The workweek is always a rude awakening after a wonderfully relaxing weekend. I managed to wake up at about 9:00 in the morning on both Saturday and Sunday, didn't nap once, and still managed to have a great, slow weekend.

Saturday morning really was the epitome of a perfect Lexington morning. I woke up early to the phone ringing; a co-worker I was supposed to help move had hit a snafu and had to cancel until next week. Rather than go back to bed, I walked down to the farmer's market to sample the produce and wine, where I ran into quite a few acquaintances and socialized a bit. I took a stroll a few blocks down to the Starbuck's at Main and Broadway to have a little breakfast on a table on the sidewalk and read the paper.

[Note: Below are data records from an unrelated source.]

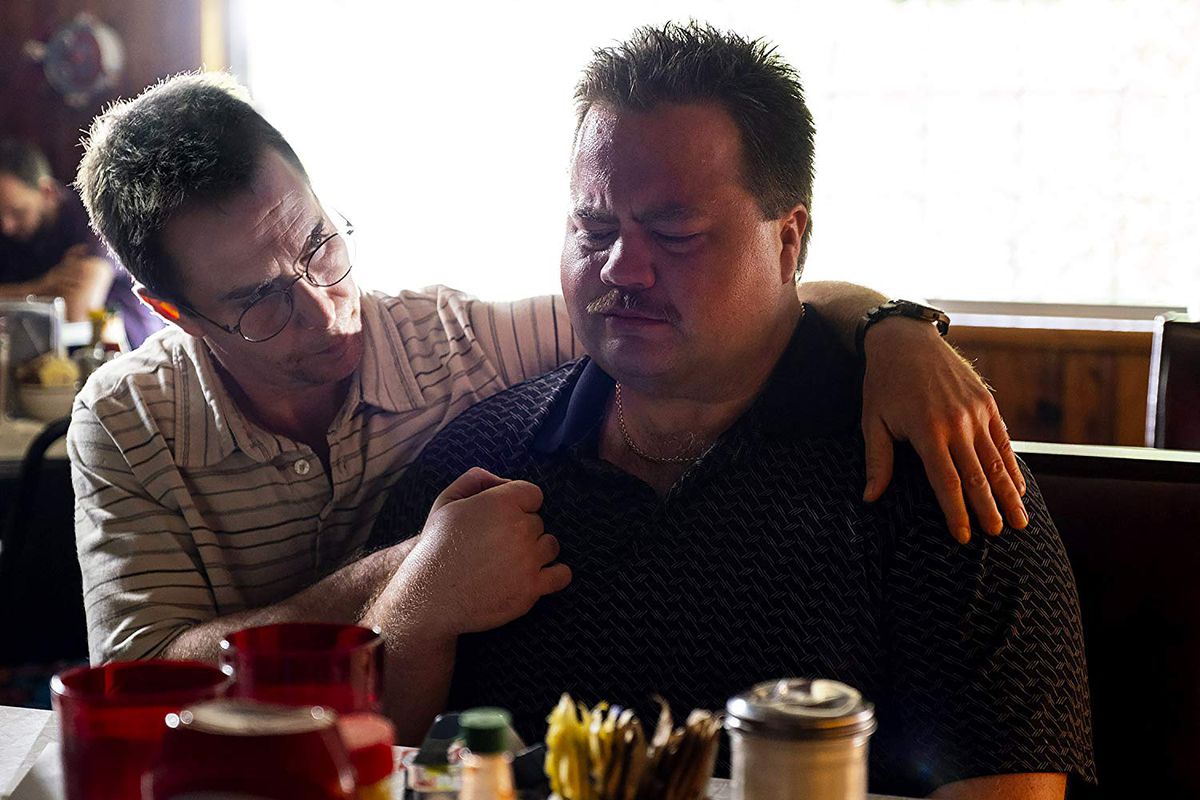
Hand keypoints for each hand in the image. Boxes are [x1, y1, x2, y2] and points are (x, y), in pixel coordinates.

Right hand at [385, 467, 570, 637]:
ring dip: (536, 551)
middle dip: (522, 530)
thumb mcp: (446, 502)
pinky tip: (537, 575)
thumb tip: (503, 482)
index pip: (533, 494)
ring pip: (550, 546)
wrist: (430, 595)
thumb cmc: (436, 547)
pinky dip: (555, 574)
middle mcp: (519, 529)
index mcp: (501, 504)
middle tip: (497, 545)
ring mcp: (528, 559)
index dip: (520, 505)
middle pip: (538, 522)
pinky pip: (561, 575)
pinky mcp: (532, 588)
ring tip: (511, 562)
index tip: (505, 519)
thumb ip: (476, 480)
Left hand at [861, 318, 1026, 543]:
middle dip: (989, 509)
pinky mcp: (986, 402)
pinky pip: (1003, 440)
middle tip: (999, 534)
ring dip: (1009, 492)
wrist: (906, 340)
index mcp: (927, 431)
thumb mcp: (872, 421)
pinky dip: (1011, 465)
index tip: (964, 537)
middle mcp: (957, 423)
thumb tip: (870, 499)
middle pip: (977, 476)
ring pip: (996, 461)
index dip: (957, 512)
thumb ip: (877, 461)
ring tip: (1019, 520)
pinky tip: (1019, 486)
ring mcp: (975, 412)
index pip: (947, 482)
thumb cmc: (884, 383)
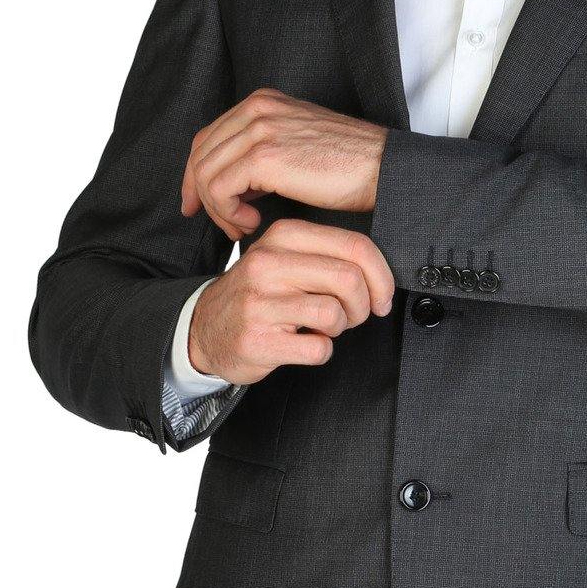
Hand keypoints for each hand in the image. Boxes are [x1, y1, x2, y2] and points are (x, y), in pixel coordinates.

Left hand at [181, 87, 388, 240]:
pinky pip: (220, 189)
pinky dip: (228, 212)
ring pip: (206, 174)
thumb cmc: (349, 163)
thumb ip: (262, 150)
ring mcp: (258, 129)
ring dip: (219, 209)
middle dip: (201, 195)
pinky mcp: (264, 156)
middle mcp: (256, 108)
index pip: (208, 137)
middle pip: (201, 154)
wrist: (380, 167)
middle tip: (223, 224)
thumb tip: (234, 182)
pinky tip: (252, 221)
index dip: (196, 174)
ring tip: (243, 226)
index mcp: (262, 102)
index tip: (197, 204)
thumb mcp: (297, 143)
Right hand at [187, 218, 395, 384]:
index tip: (382, 295)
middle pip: (349, 279)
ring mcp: (260, 302)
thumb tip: (380, 275)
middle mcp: (269, 263)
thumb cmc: (258, 292)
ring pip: (334, 313)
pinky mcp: (258, 340)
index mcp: (284, 236)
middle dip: (363, 304)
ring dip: (340, 327)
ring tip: (324, 327)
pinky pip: (318, 349)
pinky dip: (322, 351)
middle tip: (354, 315)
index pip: (355, 246)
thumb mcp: (287, 257)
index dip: (381, 276)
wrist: (204, 328)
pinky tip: (306, 344)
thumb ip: (329, 256)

I then had a sudden urge to read, so I checked out a few books from the library and was inspired to walk up to Woodland Park to read some Henry James stories for a couple of hours. The weather was the most perfect I had experienced in quite a while. I spent the remainder of the day lounging around the apartment, watching movies I had forgotten I owned and had a great time playing with the cat. All in all, a perfect, solitary day.

Sunday was an Easter brunch at my "gay uncles'" house which turned into an afternoon of socializing and playing with an adorable nine-month old girl they were babysitting. Needless to say, my man-uterus kicked into high gear. I had a great time being "Uncle Matt" and started thinking what it would be like to have a kid of my own.

That's one of the big downsides to homosexuality. I wish I could just have a kid once I get financially stable and feel mature enough to take on the responsibility. But whenever I decide I'm ready for children, I'll either have to adopt or find a surrogate willing to carry the child, both of which involve the expertise of lawyers and exorbitant fees. Rather than experiencing the wonders of pre-parenthood, I'll have to basically go through the same sort of process I'd have to go through to order an Italian sports car.

Of course, an Italian sports car doesn't spend the first couple of years of its life eating strained carrots and demanding that its diaper be changed at regular intervals. Bad analogy, I guess.

I think what I need right now is to go out to Wal-Mart and observe some of the parents dealing with their hellions there. I think that would kick out this paternal streak for a while.

In the meantime, I'll keep struggling to remember to clean out Jackson's litter box, pay my long distance bill on time (currently only ten days past due!), and feed myself (a ham and cheese sandwich totally counts as dinner). I don't think I'll have to worry about being mature enough to raise another human being for quite a while.

I will also learn to refrain from writing diary entries when I'm exhausted and rambly. I humbly apologize for the most directionless entry ever!

In better news, I should have my license plate waiting for me in the FedEx box when I get to work in the morning. I swear to every major deity that I'll be super-gluing this one to the bumper! Either that, or I'll rig it with an anti-theft alarm.

Remember when criminals just stole hubcaps? Those were the days...

Okay, okay, ending the directionless entry... NOW.